Many IBCLC's offer support groups and breastfeeding classes. Each of the local hospitals offers a breastfeeding class for expectant mothers. We also offer a class the second Thursday of every month here at A Nurturing Moment. All of the local hospital IBCLC's run support groups as well. All of the groups listed below are open to any mother, regardless of where she had her baby.
Many IBCLC's wear this symbol.
  • Huntsville Hospital's group meets every Tuesday and the 1st and 3rd Saturday of each month at 10:00 in the Women's Pavilion, Room 120B. 
  • The Madison Hospital Support group meets Mondays at 10:30 and Thursdays at 6:30 in the Madison Hospital Wellness Center. They also offer a special "Extended Breastfeeding" Support Group for mothers breastfeeding beyond 12 months which meets the 2nd Friday of each month at 10:30.
  • Athens Limestone Hospital offers ALH Moms and Babies every Friday at 10:00 in the Medical Office Building Conference Room at 101 Fitness Way.
  • Crestwood Medical Center offers a support group that meets every Wednesday at 5:00 and every Thursday at 10:30.
  • Huntsville Mommy Milk Meet-up meets the 1st Monday and 3rd Saturday of every month at A Nurturing Moment at 10:00

Taking Classes and Getting Support

When you choose a breastfeeding class, you want to know that your instructor is a professional committed to helping you throughout the course of your journey. An IBCLC has the depth of medical background to help you work through any potential physiological problems. She will know when to refer you to a primary healthcare practitioner and will probably have established relationships with several physicians. 
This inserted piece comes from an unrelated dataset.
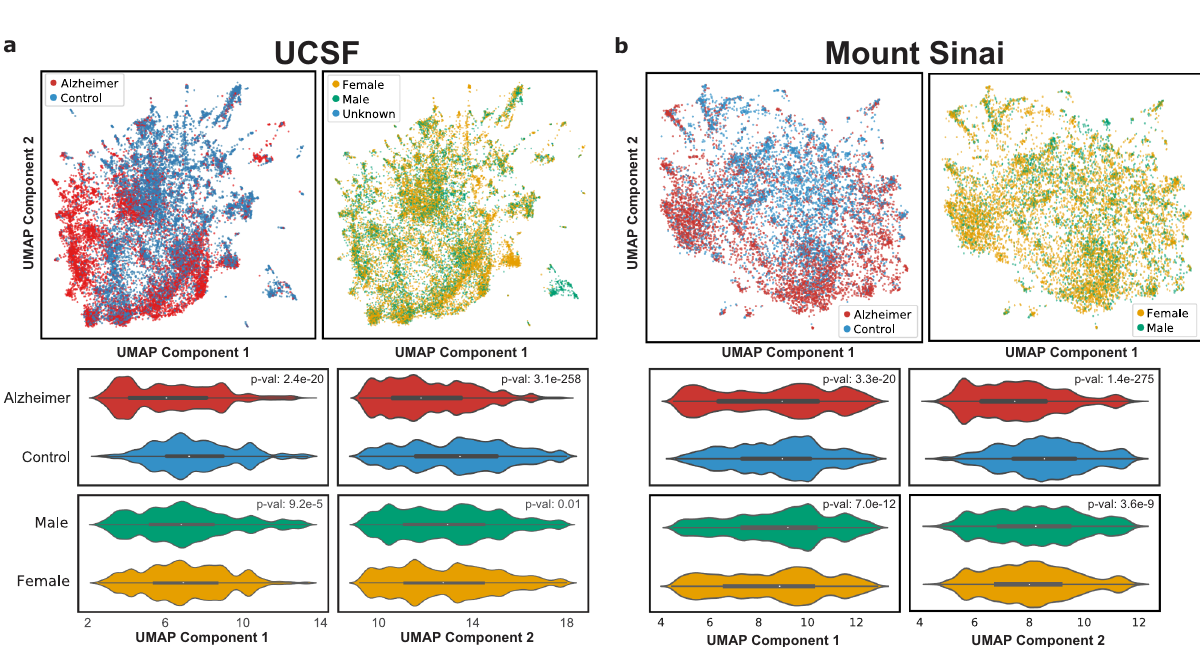
Summary table of sex, estimated age, death status, and fi rst race among Alzheimer ’ s and control cohorts at UCSF and Mount Sinai. Patients are propensity score-matched at a 1:2 Alzheimer to control ratio with the demographics shown in the table. SD standard deviation, SMD standardized mean difference.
If you're simply experiencing engorgement or a plugged duct, then a peer counselor or La Leche League leader is great. However, if you have a more serious issue, you really need to be in contact with an IBCLC. She will be able to do a pre-feed weight check, then weigh your baby after feeding to see exactly how much milk he took. She is trained to recognize and counsel you through a wide range of problems. Most IBCLC's carry malpractice insurance because they recognize that as healthcare professionals, they have that responsibility. So be sure that you get the Gold Standard Care when it comes to you and your baby!